┌──

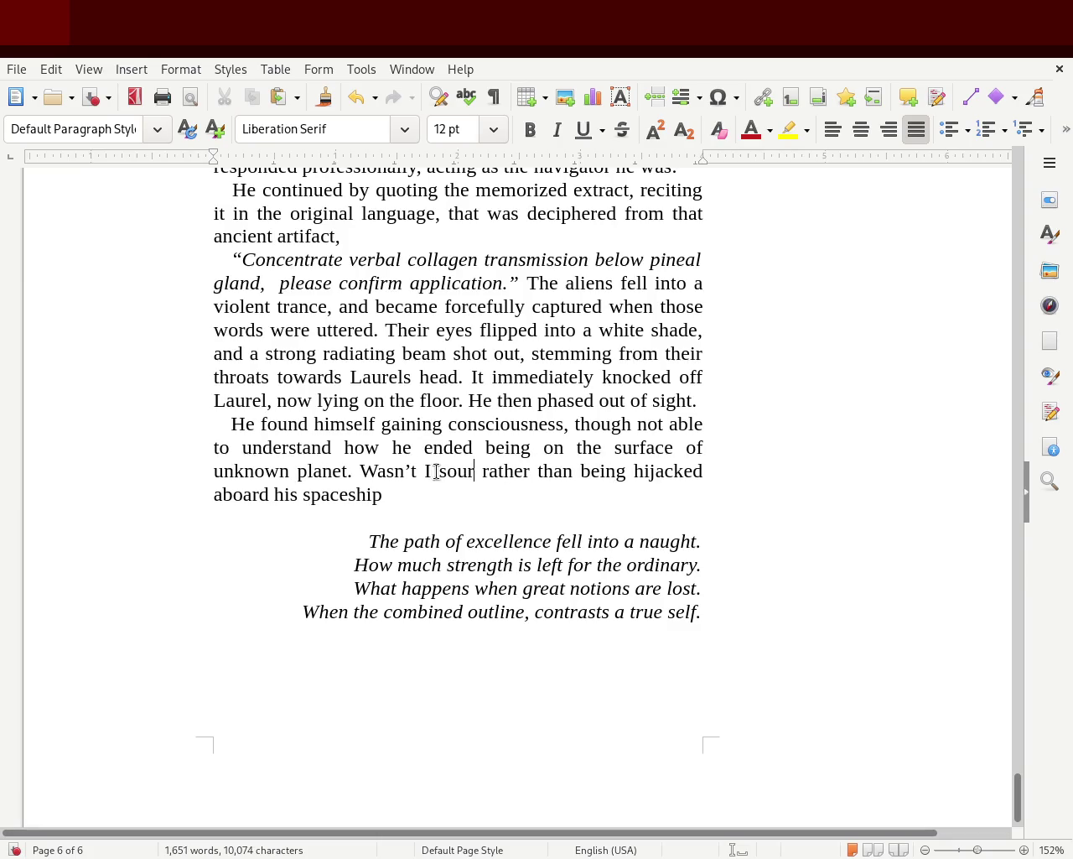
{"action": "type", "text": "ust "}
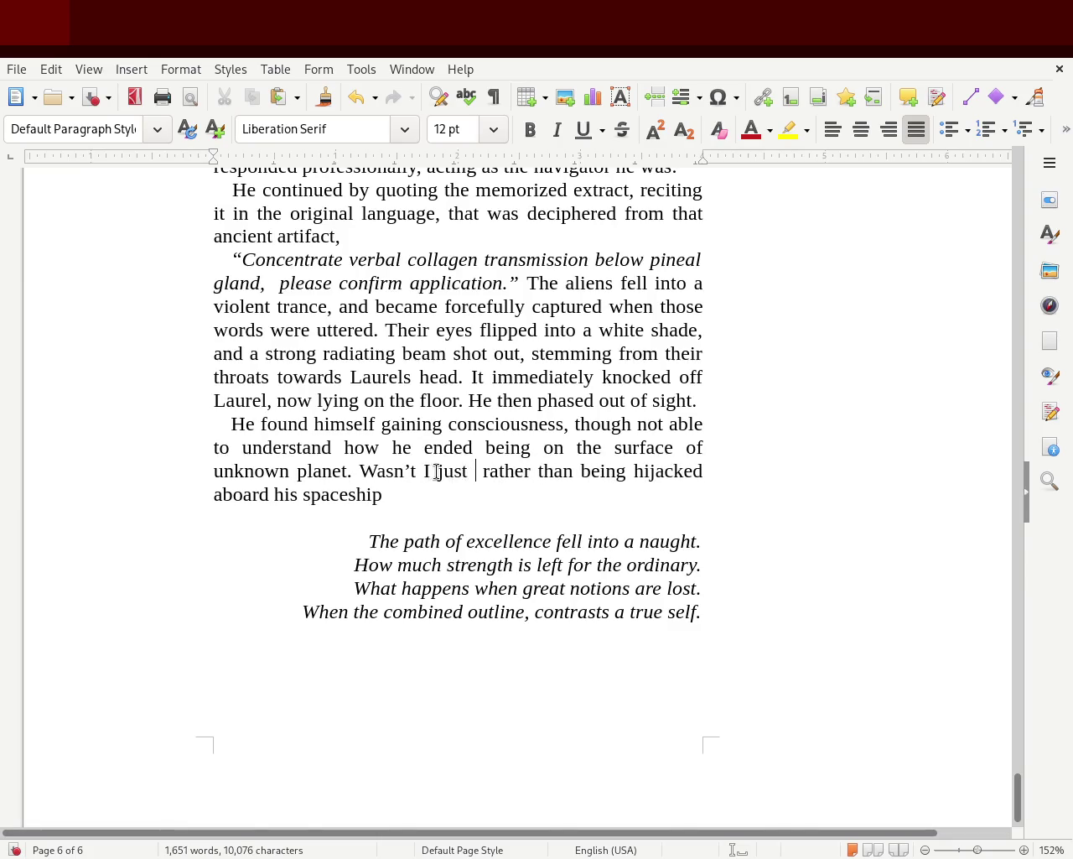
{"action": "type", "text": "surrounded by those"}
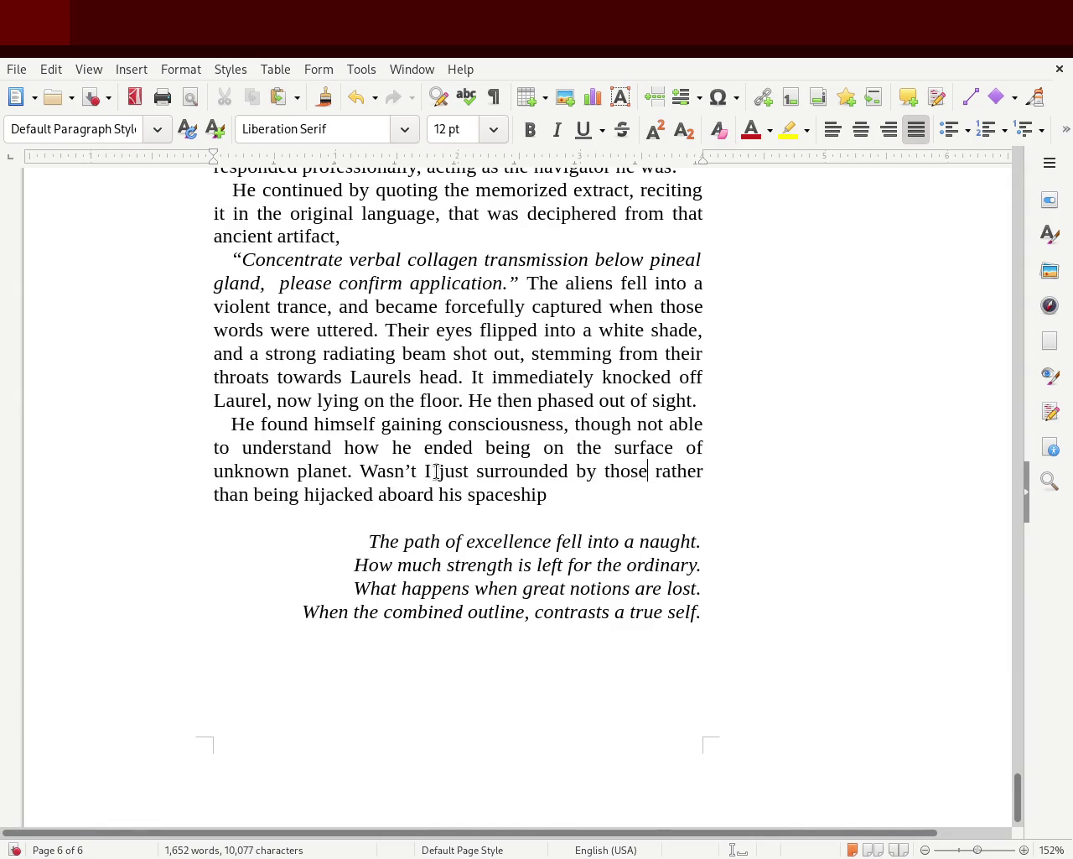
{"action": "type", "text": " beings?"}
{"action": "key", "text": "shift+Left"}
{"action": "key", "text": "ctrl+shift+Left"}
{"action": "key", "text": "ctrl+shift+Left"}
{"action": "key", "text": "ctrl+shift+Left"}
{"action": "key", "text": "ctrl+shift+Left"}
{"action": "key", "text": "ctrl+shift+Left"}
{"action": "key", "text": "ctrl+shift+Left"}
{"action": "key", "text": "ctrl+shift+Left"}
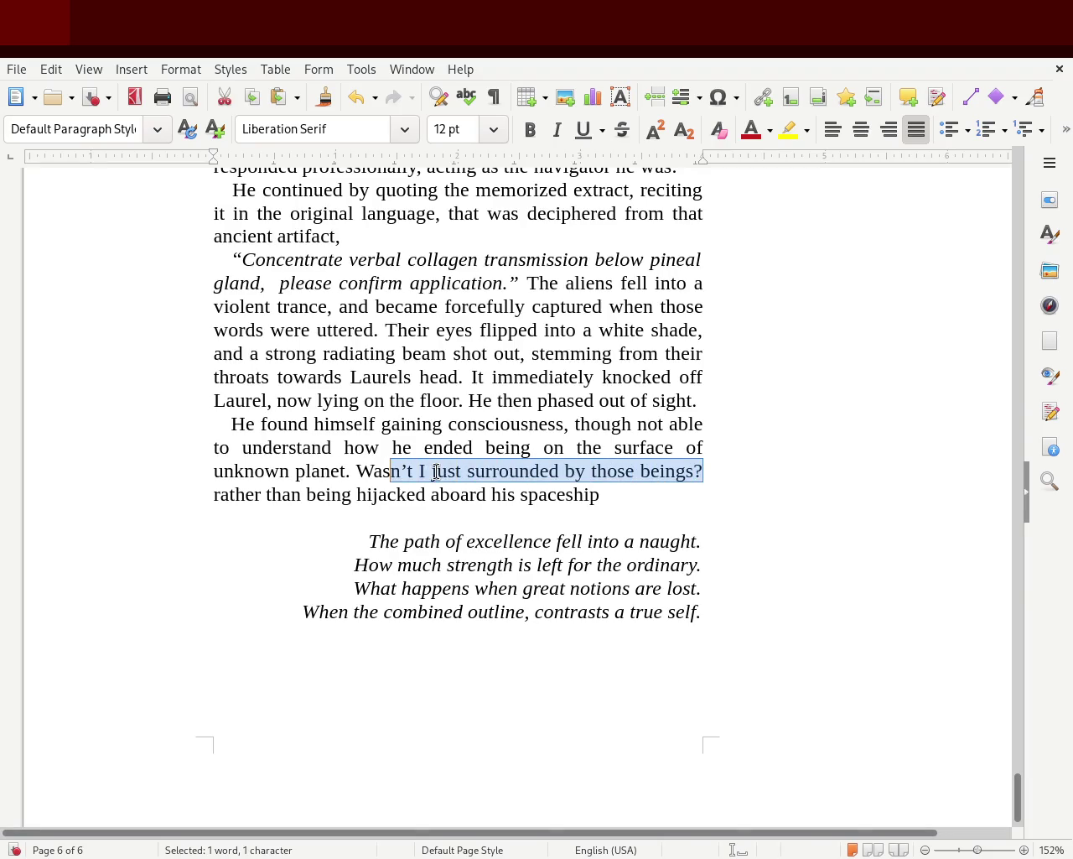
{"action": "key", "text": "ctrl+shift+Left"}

└──

**EXERCISE DETAILS:** Retype the data above exactly, dropping every picture.

**EXERCISE RESPONSE:**
{"action": "type", "text": "ust "}
{"action": "type", "text": "surrounded by those"}
{"action": "type", "text": " beings?"}
{"action": "key", "text": "shift+Left"}
{"action": "key", "text": "ctrl+shift+Left"}
{"action": "key", "text": "ctrl+shift+Left"}
{"action": "key", "text": "ctrl+shift+Left"}
{"action": "key", "text": "ctrl+shift+Left"}
{"action": "key", "text": "ctrl+shift+Left"}
{"action": "key", "text": "ctrl+shift+Left"}
{"action": "key", "text": "ctrl+shift+Left"}
{"action": "key", "text": "ctrl+shift+Left"}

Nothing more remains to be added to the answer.